Baryon axial vector current in large-$N_c$ chiral perturbation theory: Complete analysis for $N_c=3$

TL;DR

This paper calculates the baryon axial vector current in large-$N_c$ chiral perturbation theory, including one-loop corrections, and compares it with traditional methods, achieving a good match and providing numerical predictions based on experimental data.

Contribution

It provides a comprehensive analysis of the baryon axial vector current in the large-$N_c$ limit, including all relevant one-loop corrections and a detailed comparison with conventional approaches for $N_c=3$.

Findings

Perfect agreement between large-$N_c$ and conventional chiral perturbation theory.

Successful numerical fit to experimental data.

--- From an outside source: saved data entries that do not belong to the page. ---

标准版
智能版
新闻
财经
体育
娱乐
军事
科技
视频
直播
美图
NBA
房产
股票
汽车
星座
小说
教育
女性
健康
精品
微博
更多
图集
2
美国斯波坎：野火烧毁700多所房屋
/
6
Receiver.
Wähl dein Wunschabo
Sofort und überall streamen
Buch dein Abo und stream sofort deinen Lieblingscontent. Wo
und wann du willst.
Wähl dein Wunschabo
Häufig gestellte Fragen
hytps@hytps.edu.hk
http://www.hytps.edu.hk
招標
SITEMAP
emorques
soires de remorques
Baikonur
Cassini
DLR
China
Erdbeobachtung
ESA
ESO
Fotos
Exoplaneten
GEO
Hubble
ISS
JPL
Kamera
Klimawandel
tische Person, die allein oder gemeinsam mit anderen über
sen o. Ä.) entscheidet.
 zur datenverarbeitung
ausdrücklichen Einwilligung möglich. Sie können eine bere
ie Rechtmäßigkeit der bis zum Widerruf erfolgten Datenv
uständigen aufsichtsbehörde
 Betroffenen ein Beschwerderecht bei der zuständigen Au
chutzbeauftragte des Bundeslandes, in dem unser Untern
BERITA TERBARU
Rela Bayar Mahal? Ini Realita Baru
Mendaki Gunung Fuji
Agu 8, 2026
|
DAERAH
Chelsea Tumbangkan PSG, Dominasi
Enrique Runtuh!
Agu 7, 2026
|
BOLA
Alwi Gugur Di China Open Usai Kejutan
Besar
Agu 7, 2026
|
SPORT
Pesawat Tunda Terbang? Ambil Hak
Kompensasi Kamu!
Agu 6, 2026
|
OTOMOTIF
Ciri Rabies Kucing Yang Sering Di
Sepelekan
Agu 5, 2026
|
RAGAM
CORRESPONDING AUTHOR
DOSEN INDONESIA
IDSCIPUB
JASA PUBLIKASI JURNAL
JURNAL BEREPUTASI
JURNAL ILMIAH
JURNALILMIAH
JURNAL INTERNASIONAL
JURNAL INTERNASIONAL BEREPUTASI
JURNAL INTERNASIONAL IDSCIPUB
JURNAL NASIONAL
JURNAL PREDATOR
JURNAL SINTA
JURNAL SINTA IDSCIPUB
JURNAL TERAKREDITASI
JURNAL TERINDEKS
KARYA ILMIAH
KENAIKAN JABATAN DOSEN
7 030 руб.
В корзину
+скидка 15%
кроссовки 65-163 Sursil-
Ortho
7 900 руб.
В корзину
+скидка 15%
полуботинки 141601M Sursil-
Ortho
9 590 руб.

Remarkable predictive power of the formalism.

Abstract

The baryon axial vector current is computed in heavy baryon chiral perturbation theory in the large-$N_c$ limit, where $N_c$ is the number of color charges. One-loop nonanalytic corrections of order $m_q \ln m_q$ are comprised in the analysis, with contributions of both intermediate octet and decuplet baryon states, to all orders in the $1/N_c$ expansion of the axial vector current relevant for $N_c=3$. Theoretical expressions are obtained in the limit of vanishing decuplet-octet mass difference only, which allows one to carry out a full comparison with conventional heavy baryon chiral perturbation theory results for three flavors of light quarks and at the physical value $N_c=3$. Both approaches perfectly agree to all orders considered. Furthermore, a numerical analysis via a least-squares fit is performed in order to extract the values of the free parameters of the theory, using the experimental data available. The predictions of formalism are remarkable.